Sur la gouvernance de la Facilité, le Parlement devrait s'aligner sur la position du Conseil en demandant que la Commission se prononce dans les deux mois suivant la présentation des plans nationaux de relance. Toutefois, d'après lui, l'adoption de ces plans au niveau européen devrait avoir lieu par le biais d'actes délégués, à travers lesquels le PE et le Conseil sont sur un pied d'égalité, alors que le Conseil requiert des actes d'exécution.
D'après M. Pîslaru, cette formule « confirmera la légitimité parlementaire qui manque depuis trop longtemps au cadre européen de gouvernance économique ». Nous pensons que cette étape pourra être franchie en « quelques semaines » et « ne retardera pas le versement de l'aide financière de façon excessive », a-t-il ajouté.
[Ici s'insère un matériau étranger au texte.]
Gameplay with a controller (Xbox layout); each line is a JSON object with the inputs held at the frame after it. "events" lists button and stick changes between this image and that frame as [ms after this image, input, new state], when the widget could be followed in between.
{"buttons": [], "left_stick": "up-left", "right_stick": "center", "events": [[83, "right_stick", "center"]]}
Un autre élément disputé concerne le respect, dans la mise en œuvre de la Facilité, du cadre macroéconomique. M. Mureșan n'a pas caché que, sur ce point, certains députés voulaient qu'un lien soit inscrit et d'autres aucun. D'après le compromis trouvé, la Commission européenne sera invitée à proposer, par un acte délégué, un lien entre la Facilité et une gouvernance macroéconomique saine dans les trois mois suivant la fin du gel du Pacte de stabilité et de croissance.
À noter que les députés préconisent un contrôle strict et une vraie transparence de l'aide financière, notamment sur l'identité des bénéficiaires finaux, dans un souci de protection des intérêts financiers de l'UE.
Enfin, est prévu un pré-financement budgétaire de la Facilité à hauteur de 20%, au lieu de 10%.